Quand la santé monte à la tête

Leur santé les préoccupe. Pourtant, ils vont objectivement bien. Et ils mettent toutes les chances de leur côté: ils bougent, mangent sainement, se font dépister. Mais de quoi donc souffrent ces obsédés de leur propre santé?

Ils ne rateraient pour rien au monde leur séance de gym quotidienne. Ils montent sur la balance deux fois par jour. Ils mangent sainement, ne s’offrant aucun écart alimentaire. Ils veillent à respecter scrupuleusement le calendrier des examens de dépistage. Et pourtant, leur santé les tracasse. Dans les pays anglo-saxons, un terme a fait son apparition pour désigner ces obsédés de la santé, celui de worried well. Il désigne les personnes promptes à s’inquiéter (to worry) pour leur santé alors qu’elles se portent bien (well). Le phénomène a déjà suscité nombre de questions et de commentaires et pas seulement dans la langue de Shakespeare. Il a inspiré quelques ouvrages qui interrogent volontiers le rôle, dans l’apparition de cette obsession, de l’engouement pour la prévention. Parmi les plus récents: “Le Principe de prévention”, signé d’un sociologue et d’un économiste, Patrick Peretti et Jean-Paul Moatti(1). Sans minimiser les bénéfices incontestables de la prévention et les fabuleux gains pour la santé qu’elle a permis de réaliser depuis des décades, ces auteurs soulignent le côté anxiogène d’une “mise en risques du monde”. “Vivre avec cette notion de risques à éviter et donc de prévention possible, voire souhaitable, n’est pas une mince affaire”, explique Patrick Peretti. Certes les messages de prévention invitent à adopter de bons comportements mais certains peuvent induire des renoncements, voire même des sacrifices et notamment celui du plaisir. “En matière de bannissement du plaisir, j’aime citer l’exemple d’un message de promotion de la santé qui déclare que l’alcool est un nutriment non indispensable, illustre Patrick Peretti. Effectivement, on peut s’en passer, mais au prix du sacrifice d’un petit plaisir”.
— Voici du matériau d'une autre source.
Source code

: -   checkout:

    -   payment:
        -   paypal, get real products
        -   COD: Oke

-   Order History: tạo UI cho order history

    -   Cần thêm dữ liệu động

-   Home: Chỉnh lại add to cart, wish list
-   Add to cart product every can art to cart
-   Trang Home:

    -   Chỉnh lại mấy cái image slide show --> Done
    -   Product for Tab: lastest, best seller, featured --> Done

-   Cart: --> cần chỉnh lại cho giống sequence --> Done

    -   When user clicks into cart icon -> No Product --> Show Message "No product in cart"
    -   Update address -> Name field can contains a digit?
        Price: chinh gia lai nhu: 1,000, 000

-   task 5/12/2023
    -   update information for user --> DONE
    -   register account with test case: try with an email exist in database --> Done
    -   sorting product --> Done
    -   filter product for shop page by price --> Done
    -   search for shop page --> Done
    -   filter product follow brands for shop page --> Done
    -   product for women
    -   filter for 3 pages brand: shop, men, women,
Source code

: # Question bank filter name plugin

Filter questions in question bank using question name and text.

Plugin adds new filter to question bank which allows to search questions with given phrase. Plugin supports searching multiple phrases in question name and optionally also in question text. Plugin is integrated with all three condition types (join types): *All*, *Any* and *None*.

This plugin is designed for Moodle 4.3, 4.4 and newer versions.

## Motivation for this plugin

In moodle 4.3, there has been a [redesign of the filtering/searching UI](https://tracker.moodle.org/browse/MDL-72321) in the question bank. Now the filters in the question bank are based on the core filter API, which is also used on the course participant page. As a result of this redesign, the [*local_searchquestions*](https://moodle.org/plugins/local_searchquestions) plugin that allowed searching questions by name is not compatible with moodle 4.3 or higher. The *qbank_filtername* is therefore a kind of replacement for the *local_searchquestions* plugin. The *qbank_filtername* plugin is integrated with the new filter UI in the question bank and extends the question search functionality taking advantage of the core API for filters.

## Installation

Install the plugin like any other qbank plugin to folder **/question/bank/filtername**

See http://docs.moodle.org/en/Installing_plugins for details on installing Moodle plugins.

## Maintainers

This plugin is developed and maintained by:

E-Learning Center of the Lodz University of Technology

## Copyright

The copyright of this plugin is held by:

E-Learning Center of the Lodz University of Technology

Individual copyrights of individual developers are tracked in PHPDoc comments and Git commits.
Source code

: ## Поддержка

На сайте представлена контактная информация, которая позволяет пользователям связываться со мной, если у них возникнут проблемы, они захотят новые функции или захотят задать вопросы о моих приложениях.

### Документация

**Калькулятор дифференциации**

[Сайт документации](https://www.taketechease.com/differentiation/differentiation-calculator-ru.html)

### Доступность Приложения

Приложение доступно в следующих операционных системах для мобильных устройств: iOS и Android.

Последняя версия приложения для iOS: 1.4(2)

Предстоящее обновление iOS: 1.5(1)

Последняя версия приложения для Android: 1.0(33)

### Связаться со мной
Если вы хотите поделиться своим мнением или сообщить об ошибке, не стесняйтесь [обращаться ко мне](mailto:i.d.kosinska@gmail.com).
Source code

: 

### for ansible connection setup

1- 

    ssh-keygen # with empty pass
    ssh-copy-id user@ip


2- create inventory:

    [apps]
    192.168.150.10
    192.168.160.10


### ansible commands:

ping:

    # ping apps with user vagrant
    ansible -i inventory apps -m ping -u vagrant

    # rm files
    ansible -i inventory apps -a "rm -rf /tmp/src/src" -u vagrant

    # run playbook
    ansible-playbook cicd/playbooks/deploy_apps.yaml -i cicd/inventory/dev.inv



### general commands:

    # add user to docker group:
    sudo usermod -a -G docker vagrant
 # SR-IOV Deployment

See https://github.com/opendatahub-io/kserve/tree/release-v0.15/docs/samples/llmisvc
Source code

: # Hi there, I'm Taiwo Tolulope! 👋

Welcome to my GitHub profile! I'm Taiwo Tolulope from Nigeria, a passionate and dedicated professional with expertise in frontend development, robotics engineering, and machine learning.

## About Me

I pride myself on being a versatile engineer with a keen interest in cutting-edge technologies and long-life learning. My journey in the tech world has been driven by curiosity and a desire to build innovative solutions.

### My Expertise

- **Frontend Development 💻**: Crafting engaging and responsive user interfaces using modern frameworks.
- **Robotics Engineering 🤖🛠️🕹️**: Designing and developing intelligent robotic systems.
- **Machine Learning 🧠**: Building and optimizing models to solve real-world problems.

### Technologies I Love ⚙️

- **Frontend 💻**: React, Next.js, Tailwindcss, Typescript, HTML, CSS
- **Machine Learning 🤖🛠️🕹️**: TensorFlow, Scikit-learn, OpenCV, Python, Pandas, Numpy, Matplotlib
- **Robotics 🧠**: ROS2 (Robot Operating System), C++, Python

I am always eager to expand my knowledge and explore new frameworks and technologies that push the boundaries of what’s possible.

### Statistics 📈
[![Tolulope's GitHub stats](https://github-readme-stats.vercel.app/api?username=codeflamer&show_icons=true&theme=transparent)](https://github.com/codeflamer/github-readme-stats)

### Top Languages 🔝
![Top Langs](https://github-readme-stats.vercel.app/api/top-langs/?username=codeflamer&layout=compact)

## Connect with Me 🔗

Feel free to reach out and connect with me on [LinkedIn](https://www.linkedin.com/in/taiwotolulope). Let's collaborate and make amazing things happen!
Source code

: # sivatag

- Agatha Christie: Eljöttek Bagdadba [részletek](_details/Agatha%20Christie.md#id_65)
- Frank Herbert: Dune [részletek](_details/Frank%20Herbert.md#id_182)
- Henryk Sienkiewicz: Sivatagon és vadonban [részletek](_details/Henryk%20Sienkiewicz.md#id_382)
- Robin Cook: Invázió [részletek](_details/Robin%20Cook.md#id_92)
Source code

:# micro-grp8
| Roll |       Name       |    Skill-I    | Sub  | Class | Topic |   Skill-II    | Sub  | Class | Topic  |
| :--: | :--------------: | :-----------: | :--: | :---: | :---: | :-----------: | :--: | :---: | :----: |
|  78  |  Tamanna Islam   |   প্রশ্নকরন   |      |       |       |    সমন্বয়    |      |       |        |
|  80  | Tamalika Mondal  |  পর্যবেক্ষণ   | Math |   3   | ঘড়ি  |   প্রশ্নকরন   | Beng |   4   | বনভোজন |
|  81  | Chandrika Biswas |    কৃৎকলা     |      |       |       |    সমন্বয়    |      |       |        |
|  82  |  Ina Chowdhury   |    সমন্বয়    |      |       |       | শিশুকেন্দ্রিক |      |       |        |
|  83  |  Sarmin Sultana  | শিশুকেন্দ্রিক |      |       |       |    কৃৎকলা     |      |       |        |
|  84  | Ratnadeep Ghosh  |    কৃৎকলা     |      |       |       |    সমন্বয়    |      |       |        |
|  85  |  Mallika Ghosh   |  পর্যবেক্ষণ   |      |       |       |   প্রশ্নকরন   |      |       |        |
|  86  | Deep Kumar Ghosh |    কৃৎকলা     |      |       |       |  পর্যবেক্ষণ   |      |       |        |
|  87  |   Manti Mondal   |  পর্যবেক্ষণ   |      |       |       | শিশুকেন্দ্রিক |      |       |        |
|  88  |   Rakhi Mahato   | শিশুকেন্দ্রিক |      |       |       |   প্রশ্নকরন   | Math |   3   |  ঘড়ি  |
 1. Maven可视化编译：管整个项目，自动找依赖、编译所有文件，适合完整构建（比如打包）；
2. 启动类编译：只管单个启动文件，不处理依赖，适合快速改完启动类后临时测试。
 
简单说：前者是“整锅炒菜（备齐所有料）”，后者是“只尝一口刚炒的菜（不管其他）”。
Certains se mettent la pression et deviennent des stakhanovistes du sport ou du sur-vitaminé. On peut se demander où s’arrêtera, pour eux, cette spirale obsessionnelle de la santé parfaite? Sans parler de la culpabilité personnelle, celle qui survient quand on ne se conforme pas aux conseils qui nous sont assénés en permanence pour notre bien.

 

Tout s’explique?

Le psychiatre français Michel Lejoyeux (2) souligne le caractère anxieux propre aux worried well: “A l’extérieur, ces personnes assurent, mais à l’intérieur c’est plus complexe. Elles circonscrivent leur anxiété au domaine de la santé. Elles transforment les vitamines ou les magazines médicaux en traitements sauvages mais efficaces de leur mal-être. Elles ne rencontreront jamais de psychiatre ou de psychothérapeute. Elles pensent que tout va bien dans leur tête et que ce sont leurs poumons ou leurs artères dont elles doivent prendre soin”.

Qui sont ces worried well? La psychologue Beverly Potter s’est intéressée à leur profil(3). Ont-ils vécu dans un milieu familial inquiet pour la santé des enfants, au point de leur fournir des soins en excès? Ont-ils, au contraire, été négligés? Ont-ils plutôt le profil d’éternels insatisfaits? Difficile de trancher. La question est complexe. Quelques éléments semblent communs aux worried well, à savoir un souci constant de la maîtrise du poids, une vigilance extrême, un besoin de contrôle total, une bonne dose de perfectionnisme mais aussi une émotivité excessive.

 

Obsédés par l’alimentation

Parmi les personnes obsédées par leur santé, certaines fixent particulièrement leur attention et leurs efforts sur l’alimentation. A côté de l’anorexie, et de la boulimie, l’orthorexie soit l’obsession de manger sain, constitue également un trouble alimentaire.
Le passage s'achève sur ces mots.